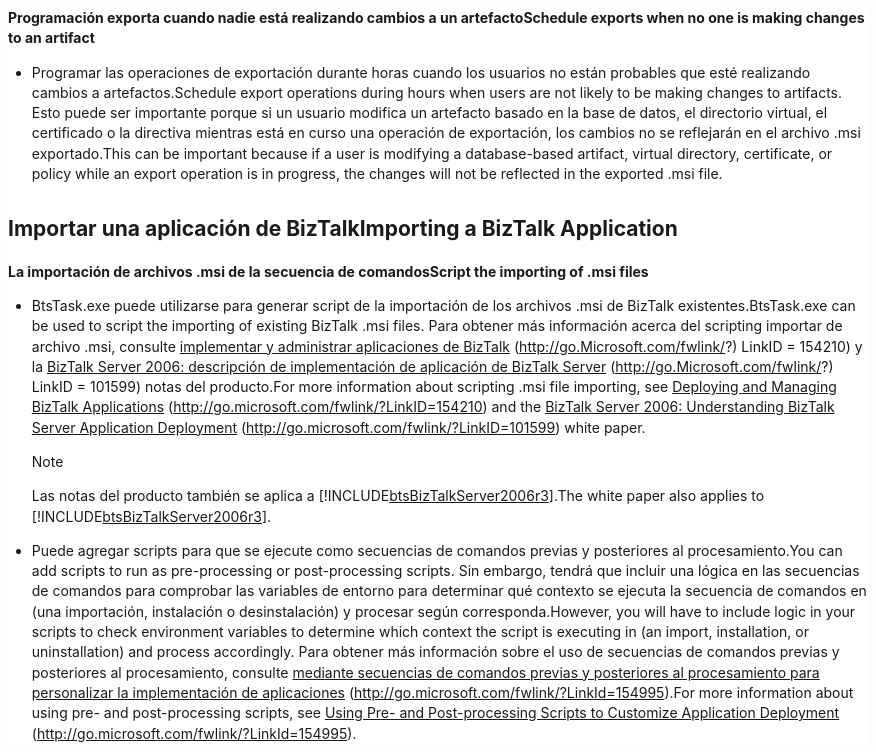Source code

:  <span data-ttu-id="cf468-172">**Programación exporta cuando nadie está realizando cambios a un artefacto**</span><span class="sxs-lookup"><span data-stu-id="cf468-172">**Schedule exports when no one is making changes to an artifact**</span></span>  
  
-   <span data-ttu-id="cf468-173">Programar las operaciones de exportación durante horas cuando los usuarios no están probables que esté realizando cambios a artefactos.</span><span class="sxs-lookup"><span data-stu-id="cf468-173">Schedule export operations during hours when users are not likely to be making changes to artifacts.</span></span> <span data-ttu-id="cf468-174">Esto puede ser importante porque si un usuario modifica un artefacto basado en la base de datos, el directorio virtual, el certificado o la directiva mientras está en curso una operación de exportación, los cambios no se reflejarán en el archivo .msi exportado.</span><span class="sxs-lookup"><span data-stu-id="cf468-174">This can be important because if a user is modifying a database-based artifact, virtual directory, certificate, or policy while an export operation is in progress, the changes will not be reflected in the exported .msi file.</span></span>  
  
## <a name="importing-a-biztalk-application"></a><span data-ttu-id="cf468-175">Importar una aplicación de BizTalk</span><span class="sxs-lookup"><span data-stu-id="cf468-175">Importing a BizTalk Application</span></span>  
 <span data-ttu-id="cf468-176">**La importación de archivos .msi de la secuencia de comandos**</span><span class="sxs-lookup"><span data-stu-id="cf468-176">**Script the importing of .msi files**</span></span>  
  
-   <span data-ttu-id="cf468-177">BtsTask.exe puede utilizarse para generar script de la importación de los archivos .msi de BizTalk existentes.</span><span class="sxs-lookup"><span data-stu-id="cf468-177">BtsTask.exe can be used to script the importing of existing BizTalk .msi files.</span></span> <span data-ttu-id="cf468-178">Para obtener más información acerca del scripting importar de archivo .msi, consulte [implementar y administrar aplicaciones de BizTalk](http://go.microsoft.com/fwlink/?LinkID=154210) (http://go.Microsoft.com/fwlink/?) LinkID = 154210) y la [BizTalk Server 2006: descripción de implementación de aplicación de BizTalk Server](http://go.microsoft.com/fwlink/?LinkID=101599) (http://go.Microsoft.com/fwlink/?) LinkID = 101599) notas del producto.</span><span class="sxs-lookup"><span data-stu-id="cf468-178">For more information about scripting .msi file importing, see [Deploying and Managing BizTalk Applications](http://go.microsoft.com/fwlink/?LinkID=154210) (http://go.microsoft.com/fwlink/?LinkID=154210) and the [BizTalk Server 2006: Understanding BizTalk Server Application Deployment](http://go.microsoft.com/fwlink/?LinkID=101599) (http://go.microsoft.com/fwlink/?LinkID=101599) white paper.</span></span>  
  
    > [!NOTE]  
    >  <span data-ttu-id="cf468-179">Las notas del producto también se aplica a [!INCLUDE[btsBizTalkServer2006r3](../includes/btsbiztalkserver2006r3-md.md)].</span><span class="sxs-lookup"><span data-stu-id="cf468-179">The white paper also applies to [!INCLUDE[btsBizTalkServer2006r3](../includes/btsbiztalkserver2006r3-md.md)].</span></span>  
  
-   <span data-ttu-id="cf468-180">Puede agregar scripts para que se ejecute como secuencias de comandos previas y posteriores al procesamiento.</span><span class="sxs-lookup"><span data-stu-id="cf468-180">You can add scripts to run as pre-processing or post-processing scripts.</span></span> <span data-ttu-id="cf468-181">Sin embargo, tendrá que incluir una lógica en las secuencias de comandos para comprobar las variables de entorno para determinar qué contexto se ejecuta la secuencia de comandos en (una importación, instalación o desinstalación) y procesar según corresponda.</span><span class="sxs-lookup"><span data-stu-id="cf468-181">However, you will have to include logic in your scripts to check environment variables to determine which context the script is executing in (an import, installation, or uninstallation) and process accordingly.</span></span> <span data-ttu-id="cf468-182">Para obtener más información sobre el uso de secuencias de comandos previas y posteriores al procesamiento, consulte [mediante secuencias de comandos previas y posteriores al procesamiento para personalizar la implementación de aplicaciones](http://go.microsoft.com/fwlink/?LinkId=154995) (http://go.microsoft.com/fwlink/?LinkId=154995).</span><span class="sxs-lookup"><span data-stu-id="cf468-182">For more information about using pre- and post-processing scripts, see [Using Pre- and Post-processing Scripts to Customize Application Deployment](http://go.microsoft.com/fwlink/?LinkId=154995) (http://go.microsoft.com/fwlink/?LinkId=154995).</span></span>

..........

Copy verbatim, from the listing above, each line from the one containing "a BizTalk Application</span></span>" down to the one containing "puede utilizarse para", inclusive.

## Solution below
## <a name="importing-a-biztalk-application"></a><span data-ttu-id="cf468-175">Importar una aplicación de BizTalk</span><span class="sxs-lookup"><span data-stu-id="cf468-175">Importing a BizTalk Application</span></span>  
 <span data-ttu-id="cf468-176">**La importación de archivos .msi de la secuencia de comandos**</span><span class="sxs-lookup"><span data-stu-id="cf468-176">**Script the importing of .msi files**</span></span>  
  
-   <span data-ttu-id="cf468-177">BtsTask.exe puede utilizarse para generar script de la importación de los archivos .msi de BizTalk existentes.</span><span class="sxs-lookup"><span data-stu-id="cf468-177">BtsTask.exe can be used to script the importing of existing BizTalk .msi files.</span></span> <span data-ttu-id="cf468-178">Para obtener más información acerca del scripting importar de archivo .msi, consulte [implementar y administrar aplicaciones de BizTalk](http://go.microsoft.com/fwlink/?LinkID=154210) (http://go.Microsoft.com/fwlink/?) LinkID = 154210) y la [BizTalk Server 2006: descripción de implementación de aplicación de BizTalk Server](http://go.microsoft.com/fwlink/?LinkID=101599) (http://go.Microsoft.com/fwlink/?) LinkID = 101599) notas del producto.</span><span class="sxs-lookup"><span data-stu-id="cf468-178">For more information about scripting .msi file importing, see [Deploying and Managing BizTalk Applications](http://go.microsoft.com/fwlink/?LinkID=154210) (http://go.microsoft.com/fwlink/?LinkID=154210) and the [BizTalk Server 2006: Understanding BizTalk Server Application Deployment](http://go.microsoft.com/fwlink/?LinkID=101599) (http://go.microsoft.com/fwlink/?LinkID=101599) white paper.</span></span>  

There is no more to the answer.